RUSH: You know, we covered this. We had this story in March in The Limbaugh Letter. Now, here it is May. This is a story from… What’s the Web site? WUSA. This is Channel 9 somewhere. Is this in Washington? I’m not sure. Here’s the headline: “People Are Marrying Themselves, It’s Called ‘Sologamy.‘” Sologamy. I wanted to pronounce it “solo” to get people the root. Sologamy. It’s sologamy. “If the secret to a happy marriage is finding the right person, we can all stop looking. At least, according to ‘sologamists.’
“They’re part of a growing relationship trend, in which people are tying the knot to themselves. Erika Anderson is one of them.” Would you marry you? I don’t know. I’m too selfish to marry myself. I don’t want to share myself with myself. I’m too self-focused. I’m too set in my ways. I wouldn’t want to marry me. ‘”I would describe it as women saying yes to themselves,’ Anderson said. ‘It means that we are enough, even if we are not partnered with someone else.'”
Meaning for Erika Anderson: I don’t need no stinking guy! I got everything I need with me. I am enough. She’s 37 years old, and she’s a “bride.” She actually did marry herself. “In many ways, the 37-year-old bride looked like any other on her wedding day.” She did. She had a wedding day! “She wore a white dress and had a bouquet. Anderson looked stunning with the Brooklyn Bridge and New York City skyline behind her. Except when she walked down the aisle, no one was waiting for her.

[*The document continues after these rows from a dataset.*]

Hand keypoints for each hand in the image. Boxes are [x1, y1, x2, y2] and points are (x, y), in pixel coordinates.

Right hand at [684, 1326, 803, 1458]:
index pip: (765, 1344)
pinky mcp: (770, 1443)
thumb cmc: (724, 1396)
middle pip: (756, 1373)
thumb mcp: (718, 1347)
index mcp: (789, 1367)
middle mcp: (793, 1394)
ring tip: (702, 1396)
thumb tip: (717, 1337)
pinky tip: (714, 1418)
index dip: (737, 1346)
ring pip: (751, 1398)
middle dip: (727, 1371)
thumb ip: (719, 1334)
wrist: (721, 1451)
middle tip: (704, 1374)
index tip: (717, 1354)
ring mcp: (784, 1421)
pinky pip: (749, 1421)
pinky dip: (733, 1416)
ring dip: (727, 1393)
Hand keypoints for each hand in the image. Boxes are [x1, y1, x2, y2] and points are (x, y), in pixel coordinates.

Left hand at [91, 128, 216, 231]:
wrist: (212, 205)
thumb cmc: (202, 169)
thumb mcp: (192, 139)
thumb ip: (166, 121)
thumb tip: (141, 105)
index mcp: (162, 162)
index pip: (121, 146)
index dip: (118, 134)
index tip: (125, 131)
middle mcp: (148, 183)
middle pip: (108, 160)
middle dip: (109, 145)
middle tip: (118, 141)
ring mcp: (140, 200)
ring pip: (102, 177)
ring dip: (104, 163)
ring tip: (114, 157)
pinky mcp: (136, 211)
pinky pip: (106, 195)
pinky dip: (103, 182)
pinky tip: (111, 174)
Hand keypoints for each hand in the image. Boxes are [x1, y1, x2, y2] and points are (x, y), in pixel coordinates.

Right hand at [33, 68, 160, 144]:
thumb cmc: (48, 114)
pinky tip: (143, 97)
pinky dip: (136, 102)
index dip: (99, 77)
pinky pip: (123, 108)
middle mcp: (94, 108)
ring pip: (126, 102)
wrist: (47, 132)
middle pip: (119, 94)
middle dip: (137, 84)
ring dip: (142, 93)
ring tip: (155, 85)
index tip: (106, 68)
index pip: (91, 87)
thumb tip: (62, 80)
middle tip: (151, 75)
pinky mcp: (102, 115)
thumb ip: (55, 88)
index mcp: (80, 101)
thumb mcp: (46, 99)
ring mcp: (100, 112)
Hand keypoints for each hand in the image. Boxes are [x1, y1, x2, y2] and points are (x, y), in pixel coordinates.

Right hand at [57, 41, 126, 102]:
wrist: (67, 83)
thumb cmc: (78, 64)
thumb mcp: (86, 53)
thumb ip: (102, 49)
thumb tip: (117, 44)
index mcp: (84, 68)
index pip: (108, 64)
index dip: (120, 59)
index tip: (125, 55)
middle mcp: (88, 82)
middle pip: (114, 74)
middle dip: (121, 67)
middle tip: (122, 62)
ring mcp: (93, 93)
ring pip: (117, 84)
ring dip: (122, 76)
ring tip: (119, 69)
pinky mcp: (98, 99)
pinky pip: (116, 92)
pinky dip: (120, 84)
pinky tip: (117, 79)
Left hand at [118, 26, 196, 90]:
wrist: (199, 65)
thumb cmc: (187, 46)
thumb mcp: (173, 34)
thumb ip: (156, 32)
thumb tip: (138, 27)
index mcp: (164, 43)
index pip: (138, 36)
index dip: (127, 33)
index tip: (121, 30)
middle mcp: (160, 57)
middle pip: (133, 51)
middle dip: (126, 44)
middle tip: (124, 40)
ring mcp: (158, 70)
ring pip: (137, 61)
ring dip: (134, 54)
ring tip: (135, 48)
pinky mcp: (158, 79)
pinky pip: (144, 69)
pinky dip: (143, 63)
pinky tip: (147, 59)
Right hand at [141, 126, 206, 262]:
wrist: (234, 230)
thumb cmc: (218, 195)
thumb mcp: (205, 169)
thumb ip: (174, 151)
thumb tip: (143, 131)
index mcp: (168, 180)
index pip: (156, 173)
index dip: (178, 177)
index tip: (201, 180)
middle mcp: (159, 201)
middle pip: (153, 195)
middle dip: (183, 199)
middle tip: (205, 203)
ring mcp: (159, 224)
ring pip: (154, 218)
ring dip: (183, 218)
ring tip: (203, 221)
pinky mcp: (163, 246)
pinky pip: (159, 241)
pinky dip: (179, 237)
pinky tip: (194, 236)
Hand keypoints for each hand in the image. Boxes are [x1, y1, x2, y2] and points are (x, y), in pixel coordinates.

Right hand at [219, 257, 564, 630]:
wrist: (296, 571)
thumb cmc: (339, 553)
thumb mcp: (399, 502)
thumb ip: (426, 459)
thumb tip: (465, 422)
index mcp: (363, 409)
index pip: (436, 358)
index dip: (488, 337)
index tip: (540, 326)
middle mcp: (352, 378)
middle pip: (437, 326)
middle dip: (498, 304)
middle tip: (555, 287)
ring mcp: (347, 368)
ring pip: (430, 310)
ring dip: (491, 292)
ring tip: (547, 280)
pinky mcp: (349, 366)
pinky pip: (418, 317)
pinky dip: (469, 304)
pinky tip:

“That’s just the way she wanted it. Anderson said she grew tired of people asking why she was still single. So, in front of family and friends she married herself. Self-marriage…” You think these…? Liberal, conservative? Which do you think she is? “Self-marriage — or sologamy — is growing. Partly because it’s popping up in pop culture, like when an episode of Sex and the City floated the idea. Now, the movement…” By the way, you remember way back…?
Mr. Snerdley, do you remember back in the eighties and nineties when Tipper Gore and other moms would go on TV and hit and criticize primetime television as a bad influence? If you depict drug usage, police brutality — depict crime or you glorify certain immorality… The TV execs all said, “No, no, no! You can’t blame us for that! This is just entertainment. There’s nobody could make the case that this stuff was influencing anyone.” Now, it’s just the opposite. Everybody acknowledges the influence of television.
They acknowledge it. They promote it. They compliment it. It’s not a bad thing at all. (interruption) Dan Quayle. That was Murphy Brown. And that was… What was her name? Candice Bergen. That’s where we got this all started. She was a single mother, and she had a baby, and she was doing this Mary Tyler Moore-type job in television or something, and Quayle ripped the show for being a bad example. She ended up agreeing with him, by the way, but before that… It was some years later. Some years later, she ended up agreeing with him.
At the time, they came after Quayle like he was Trump. He was an idiot. He was a buffoon. “Well, you can’t be serious! A show influencing the way people behave? Don’t be silly. You’re such a jerk, Mr. Vice President. You’re such an idiot.” I’m telling you, now there’s a 180. Now they promote this, as is the case here. Sex and the City? Wonderful for women! It’s almost a bible for women. Sex and the City — the TV show, Sex and the City the movie — Orange Is the New Black? I mean, you name it.
“His site offers sologamy ceremony kits…” I’m just pronouncing it “sologamy” so that you understand. If I said “sologamy,” without this story, how many of you would know what I’m talking about? So I’m pronouncing it “solo” (i.e., by myself) “gamy,” or sologamy may be the more effective pronunciation. Anyway, “His site offers sologamy ceremony kits, which includes a wedding band, daily affirmation cards and vows.”
He says, “‘[Man], I think it’s increased over the years, and it’s something that’s becoming more understood and more accepted.’ [Erika] Anderson married herself to celebrate independence and believes others should, too. ‘You’re worth it!'” she said to herself at the ceremony. (interruption) I don’t know if she got batteries as a wedding present. You know what? That’d be very thoughtful. That would be…
You give somebody marrying themselves a present of batteries? That is really insightful. That shows you care. That shows you’re really thinking about it. But I don’t think if she got batteries. And then from the Atlanta Journal-Constitution: “Opinion: For Some Gay Parents, Mother’s Day Is Awkward.” I wonder why. Why would Mother’s Day be awkward for gay parents? Wait. Gay parents. Notice how that just slipped right by me. (laughing)
All right, that’s enough of this for now.